I also got the book Living Craft by Tad Spurgeon and got very absorbed in making all sorts of versions of linseed oil that should dry more quickly. Hours of reading enjoyment, and more hours of playing with different states of linseed oil. But while waiting for these experiments to become usable or become part of mediums, I decided to experiment with store-bought stuff.

I tried Eco House Damar Painting Medium first, because I read that damar made stuff shiny. Well, it sure did, but it gave me a headache for some reason. I'm thinking the "mild citrus thinner" in it was the problem, even though I have used d-limonene to clean brushes without a problem. The other thing is that it became tacky too quickly. I didn't know that damar dissolved in solvent and then added to oil results in a medium that creates tackiness. This in contrast to if it was melted into an oil--no tackiness. Well, so I tossed the Eco House stuff. Not that it's evil, just not for me.

I decided to stick with using walnut alkyd for the time being. There were three reasons for this: being an alkyd, it dries faster; it doesn't smell like linseed oil (which I don't much like the smell of when it's oxidizing); and it is more slippery than linseed oil. Having come from watercolor, acrylics, and casein, I got used to mediums that not only dry quickly but generally don't drag on the brush. I knew I probably couldn't get the same thing from oils, but I want it anyhow. So I investigated all possibly slippery oil painting mediums and decided to keep using the walnut alkyd until I got to the bottom of them all. I was at the point where, between the fast-drying pigments, painting thin, and using walnut alkyd, my paintings would be dry overnight. Not bad.

Then for the past week my eyes have been burning. I thought this might be allergies to stuff outside because the weather has been warmer, so I can have the windows open more. I've had plenty of allergies before, but they always involved sneezing. No sneezing with this. I wondered about a few posts I'd seen from people who were sensitive to solvents saying they could not even hack Graham's Walnut Alkyd. This stuff does not have any smell to me, and I haven't noticed anything in particular while using it. But I thought perhaps the burning eyes might be from that. Burning eyes and throat were what happened to me when I got sensitized to the ammonia in acrylics. I've never had burning eyes as a result of an allergy to something outside. Or inside, for that matter. Just with the acrylics. 

But here it was again. 

So I decided to try painting with straight walnut oil. No alkyd. Even though I knew that this would lengthen drying time a lot. But it was an experiment to see if my eyes would not burn.

When I started painting with oils again, I did everything I could to shorten drying time. But oddly enough, I found that I actually like working on multiple paintings at a time. It gives me time to think about issues in a painting and to imagine possible ways forward. I normally wake up at night and lie there thinking, usually about some image I am working on or just allowing to come into my head. So instead of feeling stifled by not being able to finish a painting right away, I am feeling good about it.

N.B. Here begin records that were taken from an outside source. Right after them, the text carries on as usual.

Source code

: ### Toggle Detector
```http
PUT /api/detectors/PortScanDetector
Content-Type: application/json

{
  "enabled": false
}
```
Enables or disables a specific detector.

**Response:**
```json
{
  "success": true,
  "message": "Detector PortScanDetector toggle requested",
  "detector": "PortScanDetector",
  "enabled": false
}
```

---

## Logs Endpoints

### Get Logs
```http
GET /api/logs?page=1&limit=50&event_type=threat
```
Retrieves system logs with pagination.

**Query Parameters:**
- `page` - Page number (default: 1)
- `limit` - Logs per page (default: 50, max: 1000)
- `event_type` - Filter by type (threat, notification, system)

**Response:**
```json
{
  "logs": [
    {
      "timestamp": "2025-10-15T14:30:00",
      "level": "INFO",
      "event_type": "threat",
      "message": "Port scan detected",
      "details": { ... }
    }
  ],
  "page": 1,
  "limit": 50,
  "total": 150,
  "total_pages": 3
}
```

So tonight when I sat down to work on Storm Birds, I put the walnut alkyd aside and decided to use some of the cold-pressed washed walnut oil I got from The Art Treehouse. This place specializes in making low-toxicity mediums and paints. Well, so does Eco House, but I guess their low-toxicity orange solvent was just too much for me.

I usually start working on a touch-dry painting by spreading out a thin layer of walnut alkyd, but this time I decided to see how the paint would act without a "couch," as they call it--a thin layer of paint rubbed into a dry painting to help make the new paint glide in. That method had worked well for me, but this time I added new paint without any couch first. Just to see.

It was great. It was way more slippery than the walnut oil with alkyd in it (which is also a refined walnut oil and not washed). If I had tried to paint on a dry painting without oiling in first using the walnut alkyd, the paint would have been grabbed by the canvas nubs, leaving the little valleys in the canvas empty. I hate that when I'm trying to make the color solid and smooth. But with the washed walnut oil as a medium, I didn't have to oil in first. The paint spread well and was furthermore very spreadable once it was down. Nice and slippery! 

So tonight I went and bought a couple more bottles from The Art Tree House. :) I will update when I find out how long it takes to dry. Right now, the  morning after, it is not dry but it is not sopping wet by any means.

Three days later and the main part of the painting is dry. The titanium patches that are thicker than the rest are still moist. I can live with that span of drying time. 

Next up, try the heat polymerized walnut oil and see how that ranks in terms of slipperiness and drying time.